I cambiamenti alla trama, però, si spingono persino più in là: la “Lucia” andata in scena a Città del Capo e Johannesburg è un’opera molto più cruda, sensuale e sanguinolenta dell’originale donizettiano. «Normalmente, sul palco il sangue appare solo nella famosa scena della follia di Lucia, quando la protagonista uccide il marito Arturo, che è stata costretta a sposare con la forza nonostante avesse già dichiarato il suo amore per Edgardo. In questa versione, invece, il sangue scorre copioso. La colpa è di Normanno: egli è geloso della gravidanza di Lucia - un’altra novità assoluta di questa revisione della rappresentazione - e in un impeto di rabbia arriva a compiere un gesto terribile, che infine porta ad altri spargimenti di sangue. Non posso dire altro, altrimenti rovinerei l’esperienza al pubblico. Ma sicuramente non si tratta di un’opera per i deboli di cuore», conclude Gobbato.

Un’opera (semi)sconosciuta

Tra il 4 e l’8 settembre, invece, la compagnia studentesca «Opera UCT» dell’Università di Cape Town ha messo in scena la prima rappresentazione della «Dalinda» donizettiana. Non la prima del continente africano, sia ben chiaro, ma la prima in assoluto. L’opera, infatti è stata riscoperta solo nel 2019, a Napoli, e finora nessun teatro occidentale l’aveva mai inserita nel proprio cartellone. Le cose potrebbero cambiare con la stagione lirica del 2024/2025, ma il Sudafrica ha largamente anticipato i tempi, con una versione dell’opera dall’estetica che strizza l’occhio alla tradizione artistica dell’etnia Xhosa e dalla doppia traduzione in inglese e IsiXhosa - l’idioma dei Xhosa, nonché una delle 11 lingue ufficiali del Sudafrica. Una serie di scelte decisamente bizzarre per una storia ambientata nel XII secolo, all’epoca delle Crociate, ma che sembra aver funzionato alla grande, stando alle prime recensioni. La pièce, in particolare, è stata lodata per le sue musiche, in parte ripescate dalla «Lucrezia Borgia» dello stesso Donizetti (di cui la «Dalinda» è poco più di una copia-carbone) e in parte composte da zero dagli studenti dell’Università di Città del Capo.

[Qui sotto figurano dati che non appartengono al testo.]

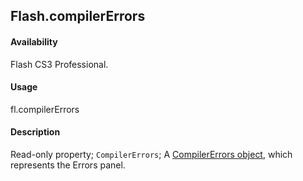 ## Flash.compilerErrors

#### Availability

Flash CS3 Professional.

#### Usage

fl.compilerErrors

#### Description

Read-only property; `CompilerErrors`; A [CompilerErrors object](../CompilerErrors_object/CompilerErrors_summary.md), which represents the Errors panel.
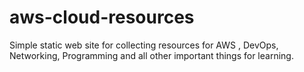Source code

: # aws-cloud-resources
Simple static web site for collecting resources for AWS , DevOps, Networking, Programming and all other important things for learning. 
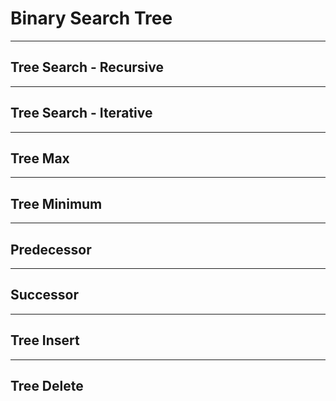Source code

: # Binary Search Tree

---

## Tree Search - Recursive

---

## Tree Search - Iterative

---

## Tree Max

---

## Tree Minimum

---

## Predecessor

---

## Successor

---

## Tree Insert

---

## Tree Delete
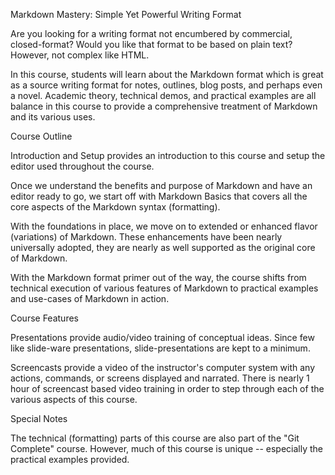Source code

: Markdown Mastery: Simple Yet Powerful Writing Format

Are you looking for a writing format not encumbered by commercial, closed-format? Would you like that format to be based on plain text? However, not complex like HTML.

In this course, students will learn about the Markdown format which is great as a source writing format for notes, outlines, blog posts, and perhaps even a novel. Academic theory, technical demos, and practical examples are all balance in this course to provide a comprehensive treatment of Markdown and its various uses.

Course Outline

Introduction and Setup provides an introduction to this course and setup the editor used throughout the course.

Once we understand the benefits and purpose of Markdown and have an editor ready to go, we start off with Markdown Basics that covers all the core aspects of the Markdown syntax (formatting).

With the foundations in place, we move on to extended or enhanced flavor (variations) of Markdown. These enhancements have been nearly universally adopted, they are nearly as well supported as the original core of Markdown.

With the Markdown format primer out of the way, the course shifts from technical execution of various features of Markdown to practical examples and use-cases of Markdown in action.

Course Features

Presentations provide audio/video training of conceptual ideas. Since few like slide-ware presentations, slide-presentations are kept to a minimum.

Screencasts provide a video of the instructor's computer system with any actions, commands, or screens displayed and narrated. There is nearly 1 hour of screencast based video training in order to step through each of the various aspects of this course.

Special Notes

The technical (formatting) parts of this course are also part of the "Git Complete" course. However, much of this course is unique -- especially the practical examples provided.

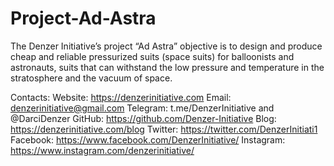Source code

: # Project-Ad-Astra

The Denzer Initiative’s project “Ad Astra” objective is to design and produce cheap and reliable pressurized suits (space suits) for balloonists and astronauts, suits that can withstand the low pressure and temperature in the stratosphere and the vacuum of space.


Contacts:
Website: https://denzerinitiative.com
Email: denzerinitiative@gmail.com
Telegram: t.me/DenzerInitiative and @DarciDenzer
GitHub: https://github.com/Denzer-Initiative
Blog: https://denzerinitiative.com/blog
Twitter: https://twitter.com/DenzerInitiati1
Facebook: https://www.facebook.com/DenzerInitiative/
Instagram: https://www.instagram.com/denzerinitiative/
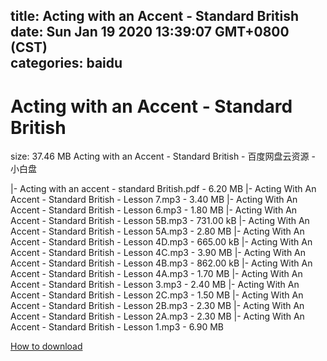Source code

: 
title: Acting with an Accent - Standard British
date: Sun Jan 19 2020 13:39:07 GMT+0800 (CST)    
categories: baidu
---

# Acting with an Accent - Standard British
size: 37.46 MB
 Acting with an Accent - Standard British - 百度网盘云资源 - 小白盘
 
|- Acting with an accent - standard British.pdf - 6.20 MB
|- Acting With An Accent - Standard British - Lesson 7.mp3 - 3.40 MB
|- Acting With An Accent - Standard British - Lesson 6.mp3 - 1.80 MB
|- Acting With An Accent - Standard British - Lesson 5B.mp3 - 731.00 kB
|- Acting With An Accent - Standard British - Lesson 5A.mp3 - 2.80 MB
|- Acting With An Accent - Standard British - Lesson 4D.mp3 - 665.00 kB
|- Acting With An Accent - Standard British - Lesson 4C.mp3 - 3.90 MB
|- Acting With An Accent - Standard British - Lesson 4B.mp3 - 862.00 kB
|- Acting With An Accent - Standard British - Lesson 4A.mp3 - 1.70 MB
|- Acting With An Accent - Standard British - Lesson 3.mp3 - 2.40 MB
|- Acting With An Accent - Standard British - Lesson 2C.mp3 - 1.50 MB
|- Acting With An Accent - Standard British - Lesson 2B.mp3 - 2.30 MB
|- Acting With An Accent - Standard British - Lesson 2A.mp3 - 2.30 MB
|- Acting With An Accent - Standard British - Lesson 1.mp3 - 6.90 MB

[How to download](https://bpcam.bemobtrk.com/go/2ceec3aa-1ca2-46d6-b9ff-aaa5c184517c?jno=1288)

Ma come ci è arrivata la «Dalinda» a Cape Town? Dopo la scoperta dell’opera - per puro caso, cinque anni fa, nella biblioteca del conservatorio di Napoli - i suoi diritti sono stati acquistati dalla «Tinder della lirica», l’organizzazione Opera Co-Pro, che si occupa di mettere in contatto compagnie di tutto il mondo per lo sviluppo di progetti teatrali condivisi. A guidare «Opera Co-Pro» è un’italiana, Ambra Sorrentino, che per puro caso conosce Jeremy Silver, direttore di «Opera UCT» e grande esperto di Donizetti, al punto da aver già condotto diverse sue opere minori in Africa e in Europa. E così parte un sodalizio a metà tra Italia e Sudafrica, che in breve diventa anche un’amichevole corsa contro il tempo: anche una compagnia ceca, infatti, inizia a organizzare la sua rappresentazione della «Dalinda». Alla fine, «Opera UCT» arriva sul palco per prima, stabilendo uno storico primato per il suo Paese. Ma ciò non significa che la fatica di Donizetti resterà relegata ai teatri di Città del Capo. Al contrario, il gruppo indipendente dell’Università di Cape Town si occuperà anche di tradurre libretti e testi in altre lingue, nonché di rivedere le composizioni utilizzate per la prima rappresentazione, per poi metterle a disposizione di tutte le compagnie che fanno parte di «Opera Co-Pro». In questo modo, la «Dalinda» potrà tornare in Europa, in Italia e - perché no - magari anche a Bergamo, nella patria di Gaetano Donizetti.